*BRIEF:*
Please put these lines into a JSON list of strings with one string per line, skipping blank lines and leaving out the pictures.

*Chart comprehension data:*
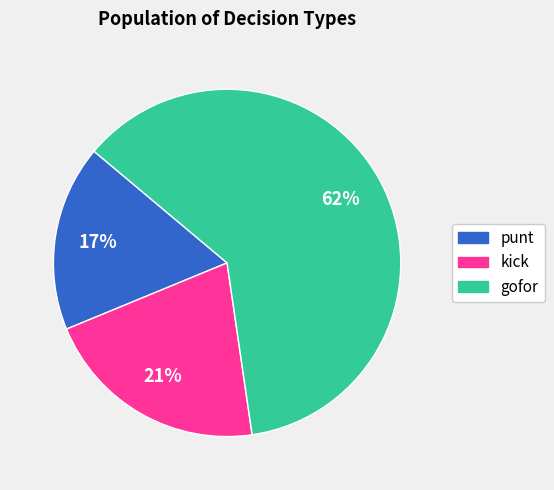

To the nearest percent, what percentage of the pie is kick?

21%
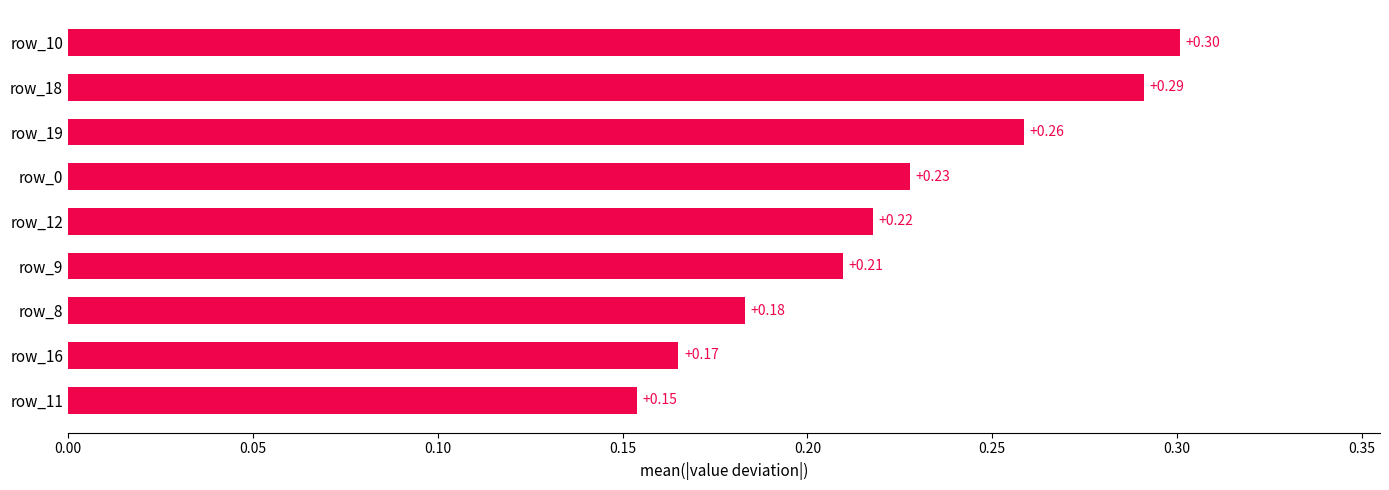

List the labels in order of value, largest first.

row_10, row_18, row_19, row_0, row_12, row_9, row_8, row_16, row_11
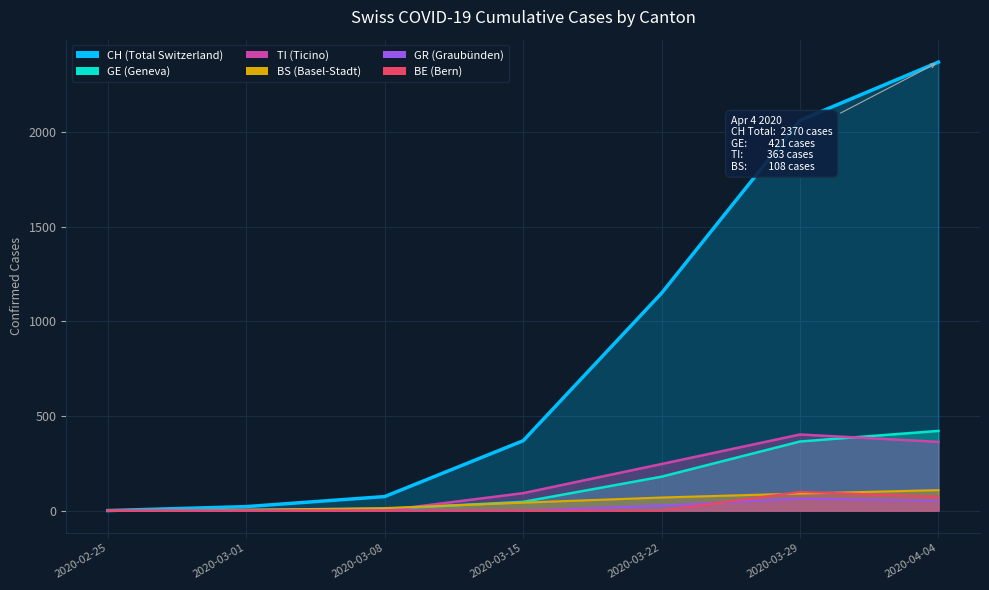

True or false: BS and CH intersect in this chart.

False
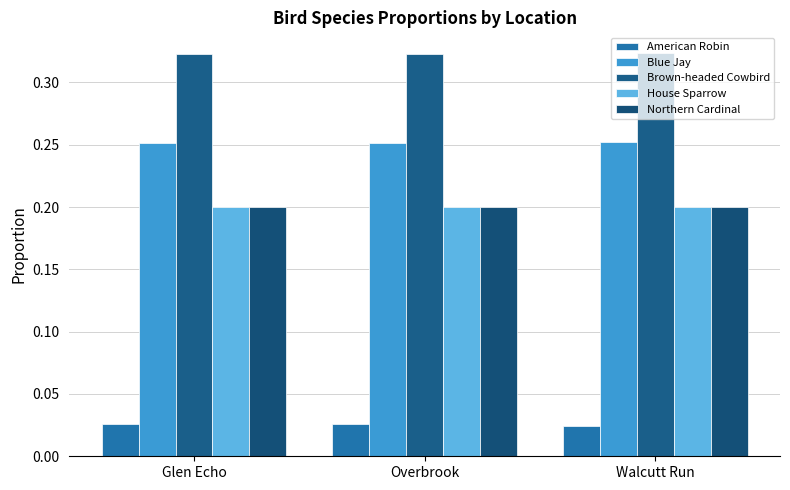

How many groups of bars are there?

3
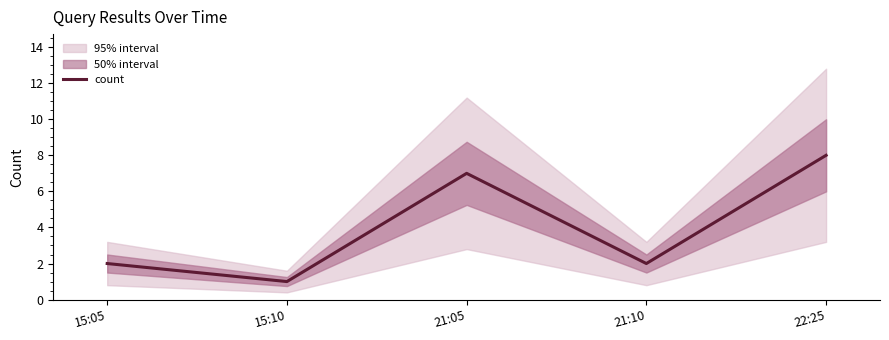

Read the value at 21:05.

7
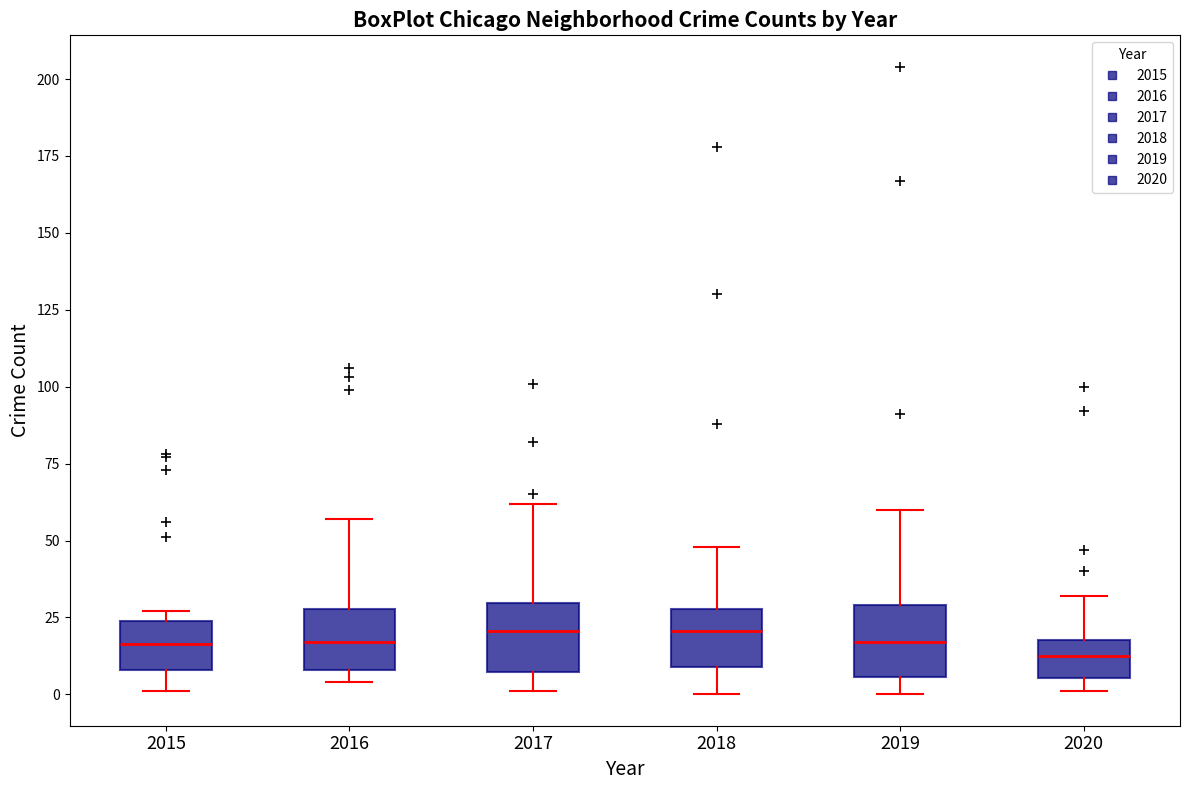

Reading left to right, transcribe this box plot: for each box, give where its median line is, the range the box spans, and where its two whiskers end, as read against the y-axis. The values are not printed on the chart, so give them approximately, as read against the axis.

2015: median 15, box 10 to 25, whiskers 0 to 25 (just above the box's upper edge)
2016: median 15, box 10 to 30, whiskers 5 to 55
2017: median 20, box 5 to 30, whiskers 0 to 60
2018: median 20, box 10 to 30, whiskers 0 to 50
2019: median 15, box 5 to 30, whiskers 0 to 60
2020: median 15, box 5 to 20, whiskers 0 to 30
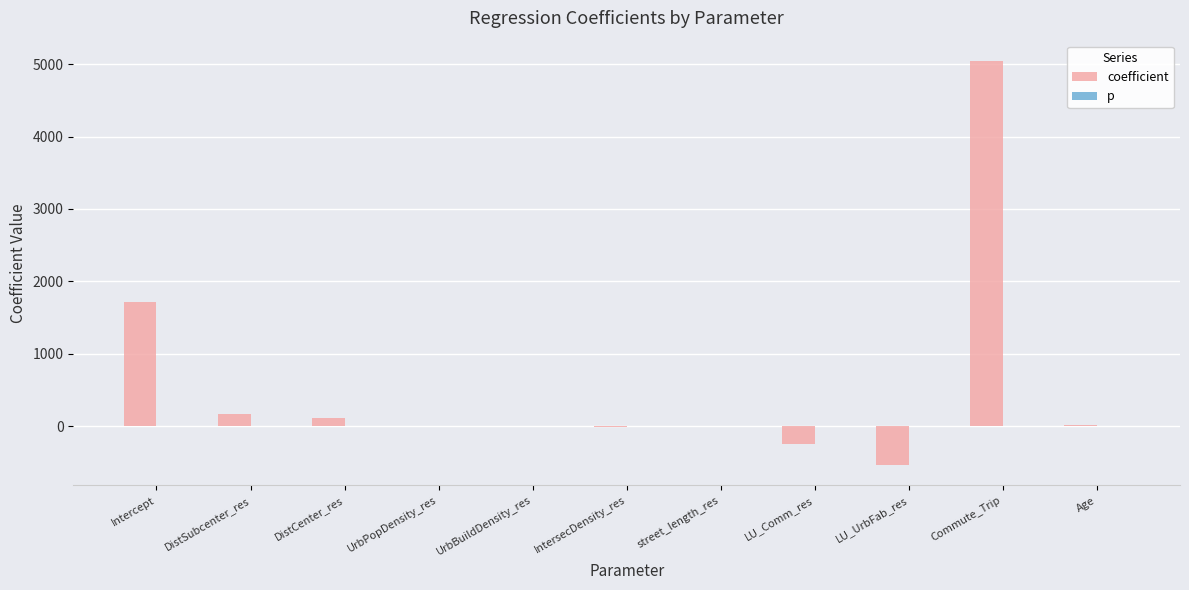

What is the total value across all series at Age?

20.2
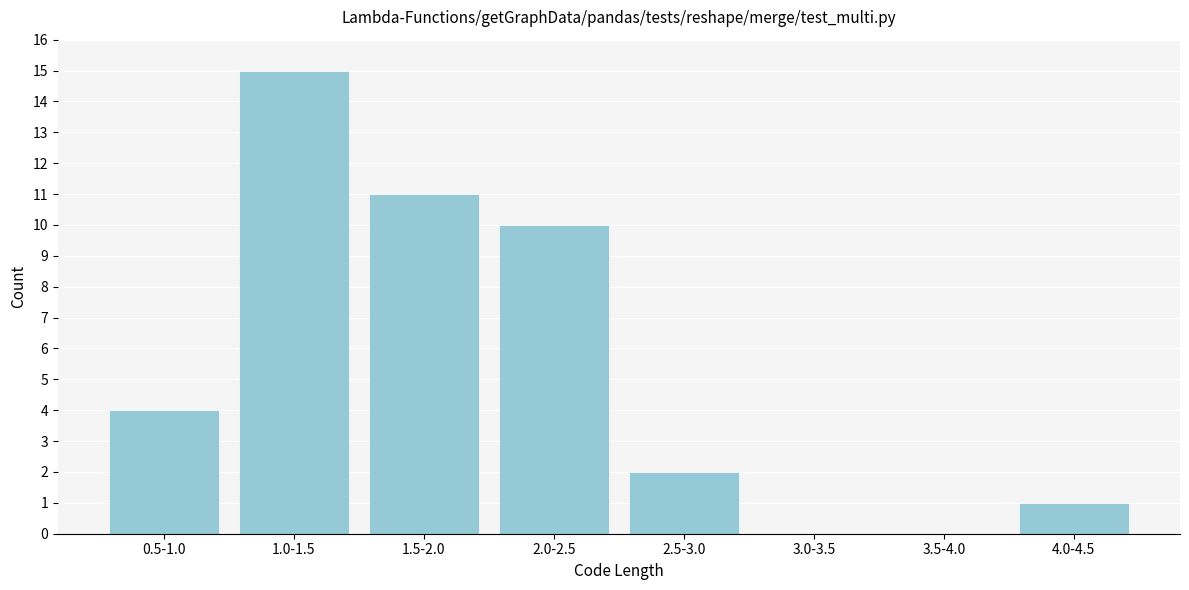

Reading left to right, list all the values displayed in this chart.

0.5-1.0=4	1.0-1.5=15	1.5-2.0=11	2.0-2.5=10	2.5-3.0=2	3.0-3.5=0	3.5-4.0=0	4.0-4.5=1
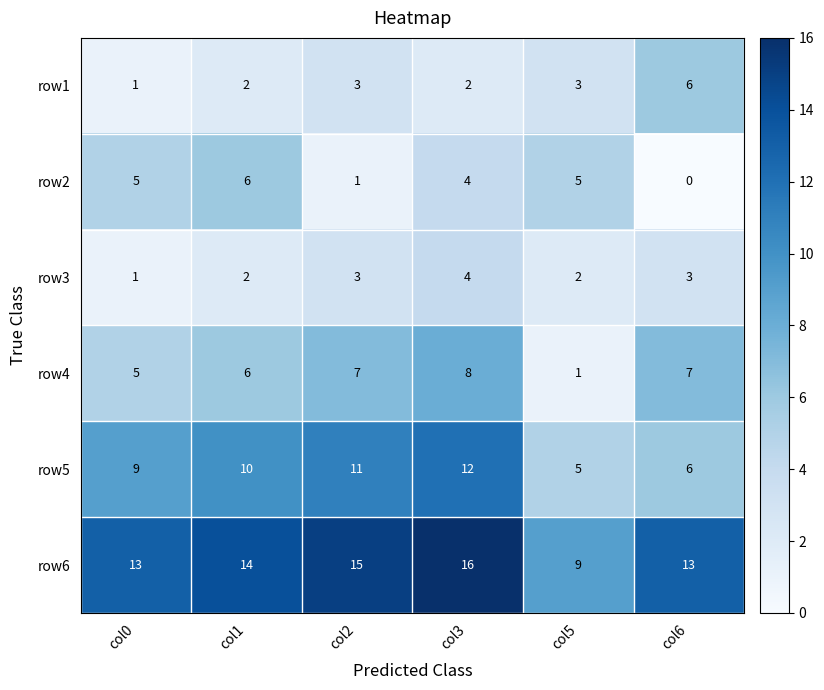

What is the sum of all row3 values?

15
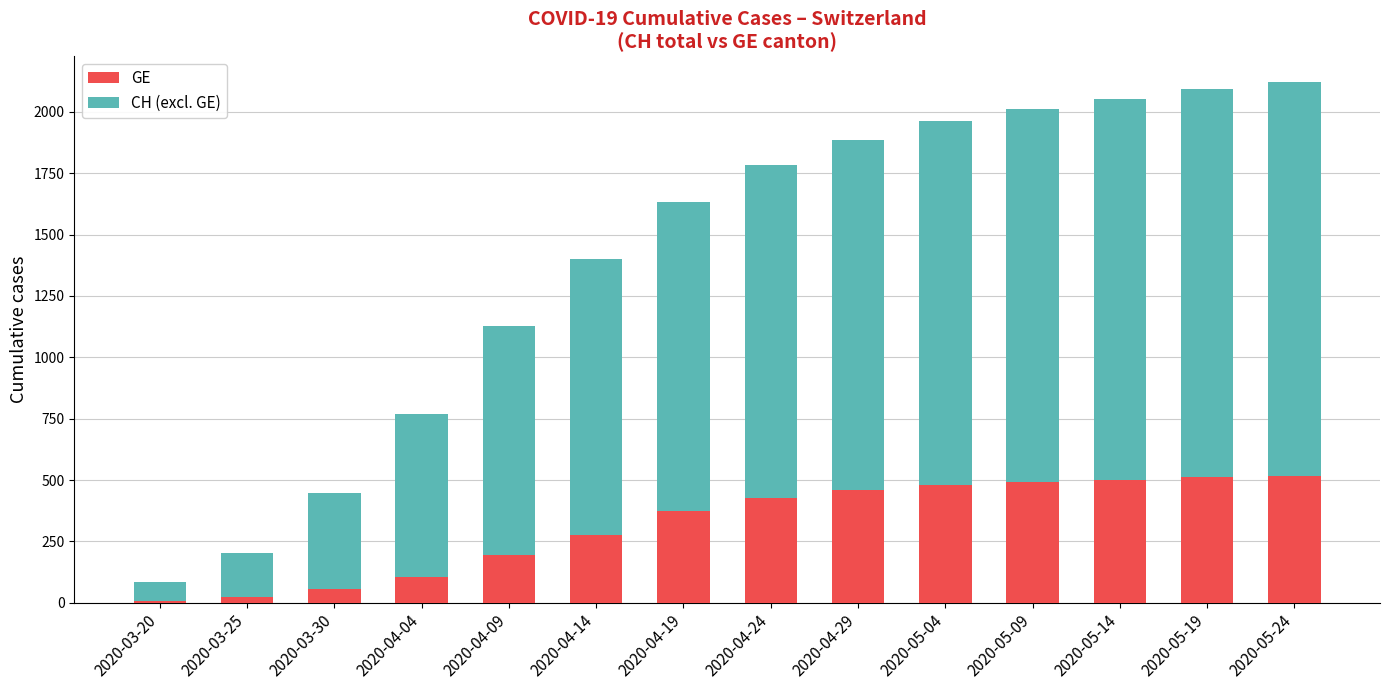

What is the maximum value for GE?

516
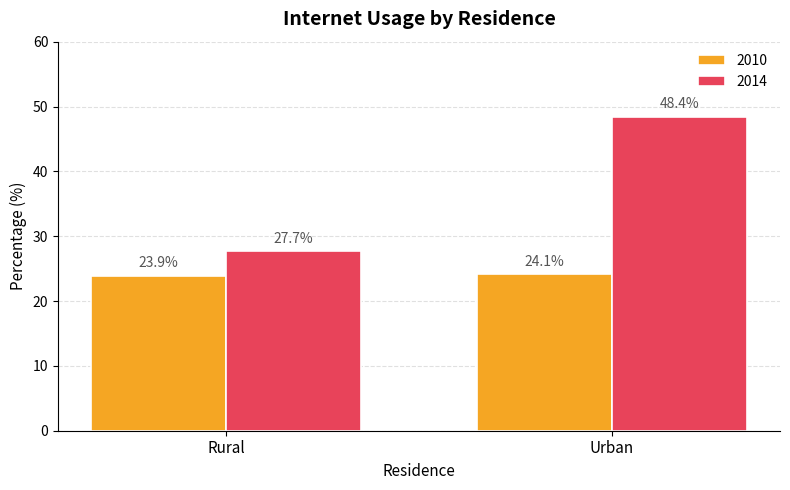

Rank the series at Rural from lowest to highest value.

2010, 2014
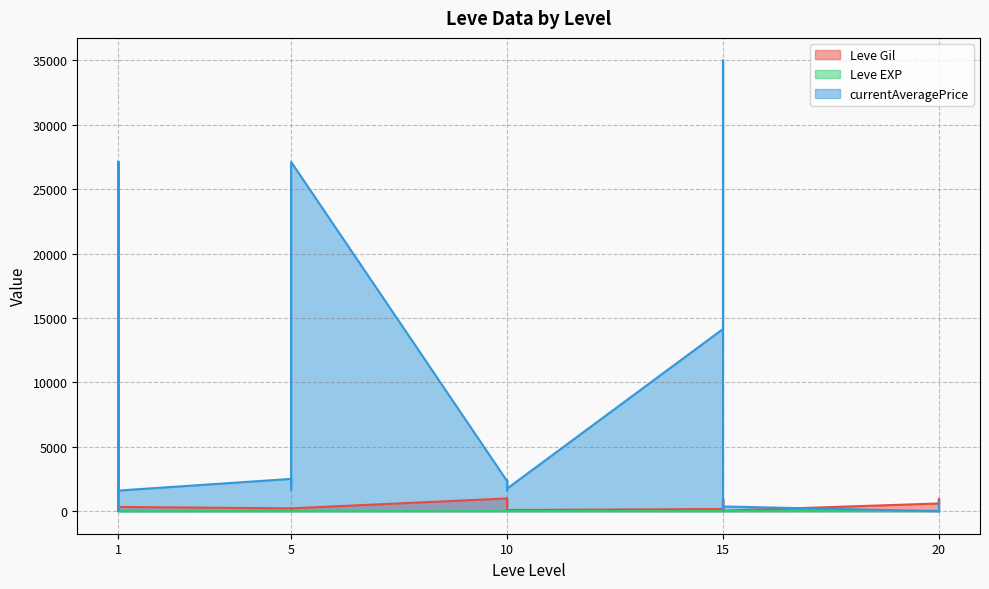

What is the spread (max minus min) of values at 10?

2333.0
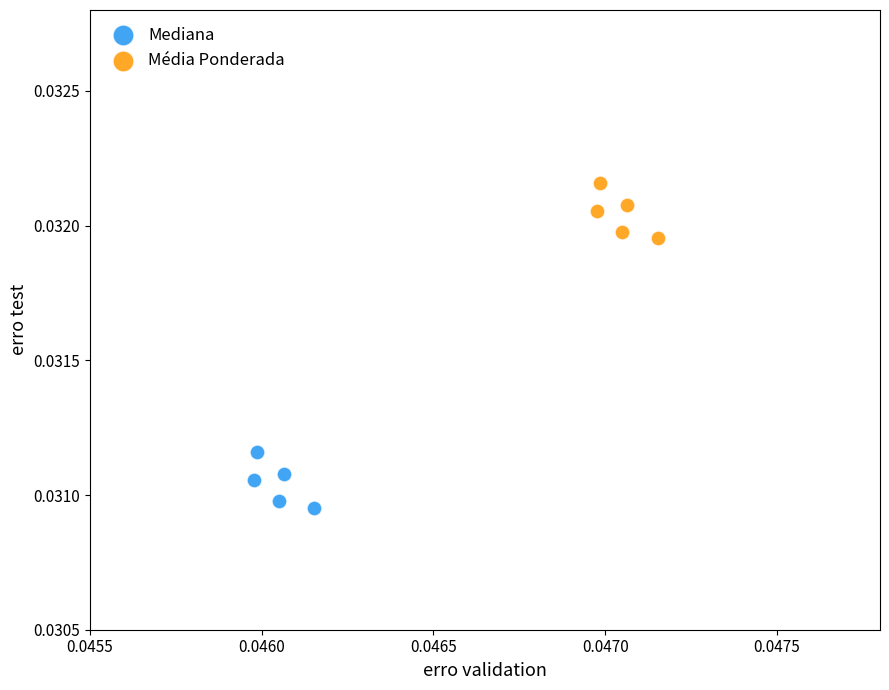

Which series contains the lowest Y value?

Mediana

*SOLUTION BELOW:*
[
  "To the nearest percent, what percentage of the pie is kick?",
  "21%",
  "List the labels in order of value, largest first.",
  "row_10, row_18, row_19, row_0, row_12, row_9, row_8, row_16, row_11",
  "True or false: BS and CH intersect in this chart.",
  "False",
  "How many groups of bars are there?",
  "3",
  "Read the value at 21:05.",
  "7",
  "Reading left to right, transcribe this box plot: for each box, give where its median line is, the range the box spans, and where its two whiskers end, as read against the y-axis. The values are not printed on the chart, so give them approximately, as read against the axis.",
  "2015: median 15, box 10 to 25, whiskers 0 to 25 (just above the box's upper edge)",
  "2016: median 15, box 10 to 30, whiskers 5 to 55",
  "2017: median 20, box 5 to 30, whiskers 0 to 60",
  "2018: median 20, box 10 to 30, whiskers 0 to 50",
  "2019: median 15, box 5 to 30, whiskers 0 to 60",
  "2020: median 15, box 5 to 20, whiskers 0 to 30",
  "What is the total value across all series at Age?",
  "20.2",
  "Reading left to right, list all the values displayed in this chart.",
  "0.5-1.0=4\t1.0-1.5=15\t1.5-2.0=11\t2.0-2.5=10\t2.5-3.0=2\t3.0-3.5=0\t3.5-4.0=0\t4.0-4.5=1",
  "What is the sum of all row3 values?",
  "15",
  "What is the maximum value for GE?",
  "516",
  "Rank the series at Rural from lowest to highest value.",
  "2010, 2014",
  "What is the spread (max minus min) of values at 10?",
  "2333.0",
  "Which series contains the lowest Y value?",
  "Mediana"
]